Una ricerca rivela l’urgenza di affrontare stereotipi e pregiudizi sull'uso del condom. Tra gli 11 e i 24 anni, solo quattro su dieci hanno dichiarato di usarlo regolarmente: erano il 57 per cento nel 2019. Ma l'educazione sessuale resta un tabù per la politica

Niente preservativo, siamo Gen Z. Nel 2023 solo il 43 per cento dei ragazzi ha dichiarato di usarlo regolarmente, contro il 57 del 2019. La ricerca dell’annuale Osservatorio "Giovani e sessualità", che Durex realizza da oltre sei anni su un campione di 15.000 giovani tra gli 11 e i 24 anni, illumina un Paese in cui sono sempre meno i giovani che si proteggono durante il sesso. 

 

A complicare ulteriormente la situazione ci sono altri dati, riferiti ai motivi che portano i giovani a non utilizzare il preservativo, dai quali si evincono riferimenti all’interruzione del momento (28%) e alla difficoltà di dialogo (21%). Una cultura del sesso basata sull’importanza della performance personale a discapito del valore di un momento, fatto di responsabilità e rispetto reciproco.

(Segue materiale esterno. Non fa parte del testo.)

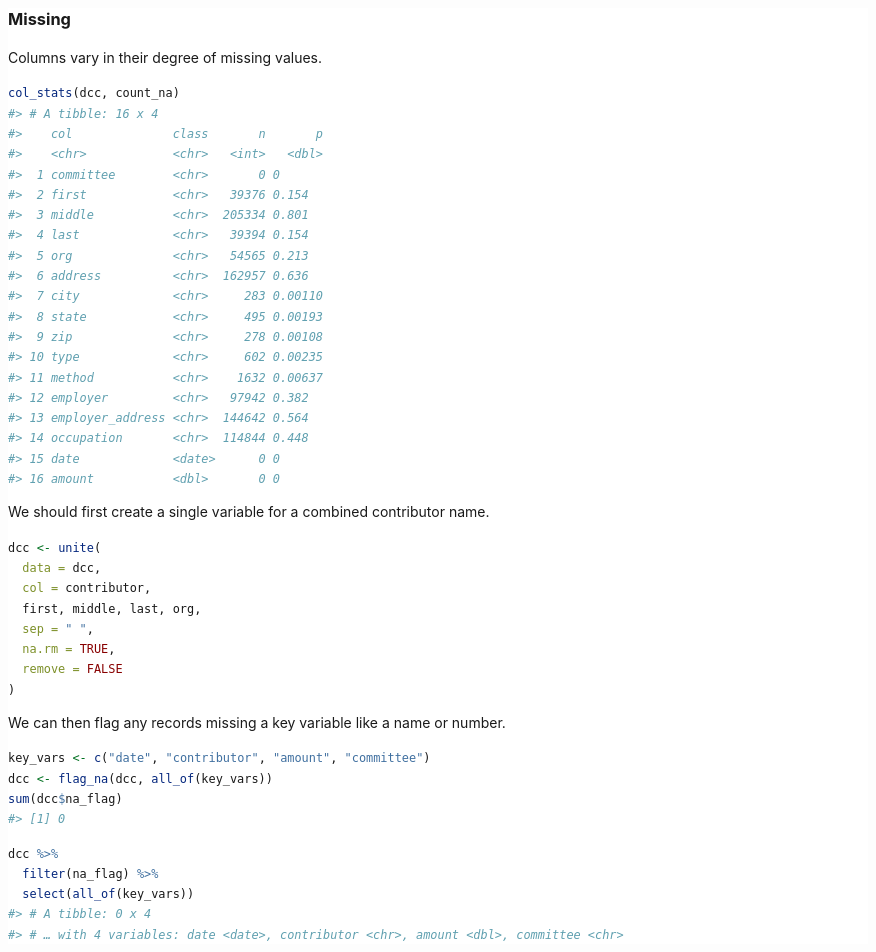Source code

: ### Missing

Columns vary in their degree of missing values.

``` r
col_stats(dcc, count_na)
#> # A tibble: 16 x 4
#>    col              class       n       p
#>    <chr>            <chr>   <int>   <dbl>
#>  1 committee        <chr>       0 0      
#>  2 first            <chr>   39376 0.154  
#>  3 middle           <chr>  205334 0.801  
#>  4 last             <chr>   39394 0.154  
#>  5 org              <chr>   54565 0.213  
#>  6 address          <chr>  162957 0.636  
#>  7 city             <chr>     283 0.00110
#>  8 state            <chr>     495 0.00193
#>  9 zip              <chr>     278 0.00108
#> 10 type             <chr>     602 0.00235
#> 11 method           <chr>    1632 0.00637
#> 12 employer         <chr>   97942 0.382  
#> 13 employer_address <chr>  144642 0.564  
#> 14 occupation       <chr>  114844 0.448  
#> 15 date             <date>      0 0      
#> 16 amount           <dbl>       0 0
```

We should first create a single variable for a combined contributor
name.

``` r
dcc <- unite(
  data = dcc,
  col = contributor,
  first, middle, last, org,
  sep = " ",
  na.rm = TRUE,
  remove = FALSE
)
```

We can then flag any records missing a key variable like a name or
number.

``` r
key_vars <- c("date", "contributor", "amount", "committee")
dcc <- flag_na(dcc, all_of(key_vars))
sum(dcc$na_flag)
#> [1] 0
```

``` r
dcc %>% 
  filter(na_flag) %>% 
  select(all_of(key_vars))
#> # A tibble: 0 x 4
#> # … with 4 variables: date <date>, contributor <chr>, amount <dbl>, committee <chr>
```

Ma non solo, stando alla ricerca aumentano anche le percentuali di “prima volta” nella fascia 11-13 anni (dal 3% del 2019 al 12% del 2023), e un relativo scarso utilizzo del preservativo (53%). «Sappiamo che i nostri giovani scelgono di correre il rischio e che non usano il preservativo per l’imbarazzo nell’indossarlo oppure per la vergogna nel chiederlo» ha dichiarato Paolo Zotti, ad di Reckitt Benckiser Healthcare Italia, che commercializza Durex. «Per questo motivo dobbiamo parlare con loro e coinvolgerli, per aiutarli a comprendere che il preservativo è un atto di responsabilità e rispetto verso sé stessi e gli altri, oltre che un momento di condivisione e intimità»

 

Già nel mese di ottobre una ricerca dell’Osservatorio Giovani e Sessualità  in collaborazione con Skuola.net raccontava di una generazione fuori tempo, a rischio salute e che non sa o non viene neanche messa in condizione di informarsi. Le ragazze e i ragazzi non si sentono a proprio agio nell’affrontare questa tematica a casa: il 45,3% dichiara di rivolgersi a Internet per chiarire i dubbi in ambito affettivo e sessuale, perché provano vergogna (31,6%) e perché non sanno a chi rivolgersi (12,8%), con il rischio di esporsi a fake news, informazioni sbagliate e fuorvianti. Solo il 9,3% si rivolge ai genitori – con percentuali in calo negli ultimi tre anni - il 5,9% al medico, il 12% chiede aiuto agli amici oppure, semplicemente, non chiede a nessuno, con la percentuale di questi ultimi che sale notevolmente al 20,3% nella fascia dei più giovani tra gli 11 e i 13 anni. 

 

L’Italia è uno degli ultimi Stati membri dell’Unione Europea in cui l’educazione sessuale o affettiva non è obbligatoria a scuola. Dal 1977 a oggi ci sono state 16 proposte di legge, tutte naufragate. Eppure i giovani la chiedono: dall’Osservatorio, infatti, emerge che il 93,7% degli intervistati crede che l’educazione alla sessualità e all’affettività dovrebbe essere offerta come materia nel curriculum scolastico. È una richiesta che illumina anche una solitudine intergenerazionale che è dei genitori come dei figli. Contro questa narrazione e contro i pericoli di una mancata educazione alla sessualità nel nostro Paese rimangono solo le iniziative di associazioni, aziende e di qualche amministrazione. Lasciate sole in questa battaglia di civiltà.